El-Errian argues that Egypt has more choices than just secular democracy or tyranny:
As our nation heads toward liberty, however, we disagree with the claims that the only options in Egypt are a purely secular, liberal democracy or an authoritarian theocracy. Secular liberal democracy of the American and European variety, with its firm rejection of religion in public life, is not the exclusive model for a legitimate democracy.
In Egypt, religion continues to be an important part of our culture and heritage. Moving forward, we envision the establishment of a democratic, civil state that draws on universal measures of freedom and justice, which are central Islamic values. We embrace democracy not as a foreign concept that must be reconciled with tradition, but as a set of principles and objectives that are inherently compatible with and reinforce Islamic tenets.
That might be fine if it were only true. Then perhaps Turkey would be the first country to come to mind when a senior Muslim Brotherhood leader looks around for a model of a democracyincorporating Islamic principles. But when a senior member of Egypt’s Muslim Brotherhood, Kamal al-Halbavi, had a chance recently to cite a model of good government, he said he hoped Egypt would have
a good government, like the Iranian government, and a good president like Mr. Ahmadinejad, who is very brave
So much for the Muslim Brotherhood’s vision of an Islamic state free of “authoritarian theocracy.”

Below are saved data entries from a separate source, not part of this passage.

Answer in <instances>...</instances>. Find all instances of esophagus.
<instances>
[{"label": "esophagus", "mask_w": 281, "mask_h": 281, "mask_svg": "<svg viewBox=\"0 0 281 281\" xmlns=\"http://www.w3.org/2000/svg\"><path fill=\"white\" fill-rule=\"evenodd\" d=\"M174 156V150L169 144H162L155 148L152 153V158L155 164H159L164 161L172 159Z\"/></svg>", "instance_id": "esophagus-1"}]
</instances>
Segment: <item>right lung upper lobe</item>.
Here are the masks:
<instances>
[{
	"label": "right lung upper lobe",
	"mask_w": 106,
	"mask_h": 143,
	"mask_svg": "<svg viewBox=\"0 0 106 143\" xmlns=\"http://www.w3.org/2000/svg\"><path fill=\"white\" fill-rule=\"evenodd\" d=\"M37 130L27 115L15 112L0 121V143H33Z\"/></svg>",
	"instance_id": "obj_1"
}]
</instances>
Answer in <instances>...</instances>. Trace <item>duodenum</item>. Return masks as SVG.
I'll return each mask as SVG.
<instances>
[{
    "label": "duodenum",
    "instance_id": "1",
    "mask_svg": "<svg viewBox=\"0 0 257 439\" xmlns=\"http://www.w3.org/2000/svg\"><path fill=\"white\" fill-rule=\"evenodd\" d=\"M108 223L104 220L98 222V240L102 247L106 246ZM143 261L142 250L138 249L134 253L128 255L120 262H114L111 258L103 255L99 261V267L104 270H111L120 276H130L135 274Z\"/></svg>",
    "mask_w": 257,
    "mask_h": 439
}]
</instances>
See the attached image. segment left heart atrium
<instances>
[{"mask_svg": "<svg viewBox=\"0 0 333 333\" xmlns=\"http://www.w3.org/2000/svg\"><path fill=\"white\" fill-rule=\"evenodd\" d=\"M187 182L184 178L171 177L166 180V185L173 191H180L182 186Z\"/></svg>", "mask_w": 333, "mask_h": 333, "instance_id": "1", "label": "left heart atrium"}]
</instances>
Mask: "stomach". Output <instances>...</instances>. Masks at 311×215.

As for El-Errian’s assertion that the Muslim Brotherhood would draw “on universal measures of freedom and justice,”  has El-Errian read his Muslim Brotherhood’s website concerning its view of intellectual freedom? Here is what it said:
intellectual freedom can’t be cited in matters related to beliefs
How does El-Errian reconcile his assertion that “universal measures of freedom and justice” are “central Islamic values” with the statement by the spiritual leader of the Muslim Brotherhood,  Sheikh Yusuf al-Qaradawi , that apostates (Muslims who decide to leave their faith) and married adulterers and adulteresses are subject to punishment – often the death penalty – under sharia law?
I can go on and on. But suffice it to say that the Muslim Brotherhood is not what its “lone ‘reformer’” says it is or what the left-leaning opinion-makers in the West would like us to believe it is. Stripped of its slick ’moderate’ facade, the Muslim Brotherhood is a terrorist-sponsoring, Islamist supremacist, misogynist enemy of  individual freedoms, self-government and equality of all under the law.
Joseph Klein is the author of a recent book entitled Lethal Engagement: Barack Hussein Obama, the United Nations and Radical Islam.